Would you ever get an answer that’s right? It’s a silly question, for sure, and probably not very important. In the new book “Lillian’s Right to Vote” by Jonah Winter and Shane W. Evans, you’ll see why someone would even ask.
Lillian stands at the bottom of a “very steep hill.” It’s Voting Day and she’s going to take advantage of her rights.
As she looks up the hill, she sees things – not just a hill but a slave auction. There are her great-great-grandparents: Elijah is wearing chains and Sarah is holding a baby. Lillian sees that they’re standing near a courthouse where only white men could vote.
It’s a long way up that hill and, as she climbs, Lillian sees more history: once a baby at that auction, her great-grandfather, Edmund grew up to pick cotton. He didn’t have any more rights than his own parents did – at least not until after the Civil War.

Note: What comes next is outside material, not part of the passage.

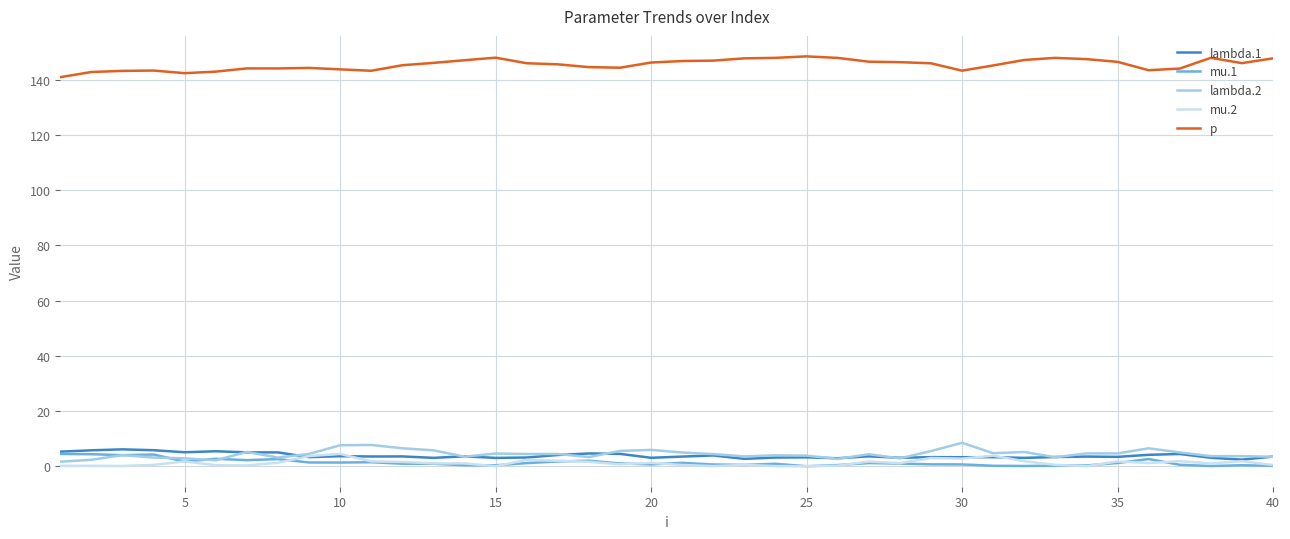

What is the highest value of the lambda.2 series?

8.5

Lillian can see Great-Grandpa Edmund, post-War, on his way to vote for the very first time. He approaches the polls, looking dignified in his finest clothes; Great-Grandma Ida is there, too, but she can’t vote yet. That, as Lillian knows, is many years away.

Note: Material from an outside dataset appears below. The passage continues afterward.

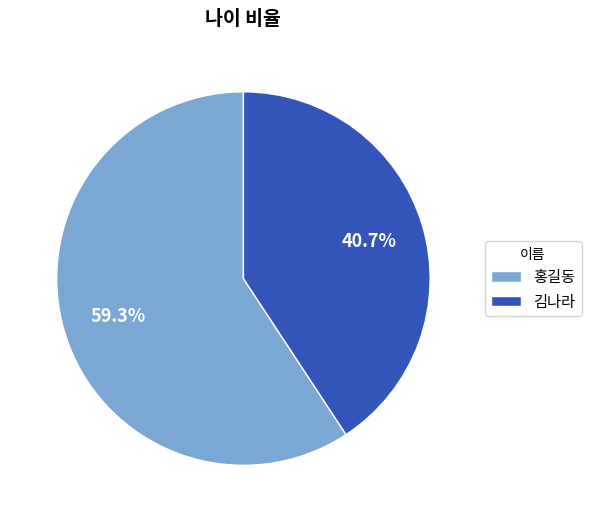

The 홍길동 slice represents 59% of the pie. True or false?

True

Then the hill seems to become higher, and the climb gets harder. Lillian sees her grandpa, Isaac, but he’s not voting because of a poll tax that he has no hope of paying.
She hears her Uncle Levi, telling stories about impossible questions that had to be answered before anyone with brown skin could step up to cast a vote. She sees the same angry faces that surrounded her when she was a child, and women finally were allowed to vote.
White women, that is. Not people like Lillian.
Stopping in the middle of the hill, Lillian remembers. Once, she registered to vote and had to take a test that she didn’t pass. People were hurt and killed over votes.
She starts walking again, soon reaching the voting place.
And Lillian steps to the door.
Did you ever buy a book for the kids that you ended up keeping for yourself? That’s what could happen once you’ve found “Lillian’s Right to Vote” – and that’s okay. I think you’ll understand it more than your children will anyhow.
There’s no doubt in my mind that kids will love this book. Sharp-eyed children, those who wonder what the presidential-candidate fuss is about, will get a basic history of the importance of voting.
Children in this books’ target age (3-to-6-year-olds) will appreciate the story that authors Jonah Winter & Shane W. Evans tell here. For sure, they’ll all enjoy the illustrations.
The real goodness in this book, however, is that becoming a children’s picture story doesn’t at all diminish its power. Indeed, “Lillian’s Right to Vote” is 10 feet tall, and it’s something neither you nor your child will be able to leave.
“Lillian’s Right to Vote” by Jonah Winter & Shane W. Evans, c. 2015, Schwartz & Wade Books, $17.99, 40 pages.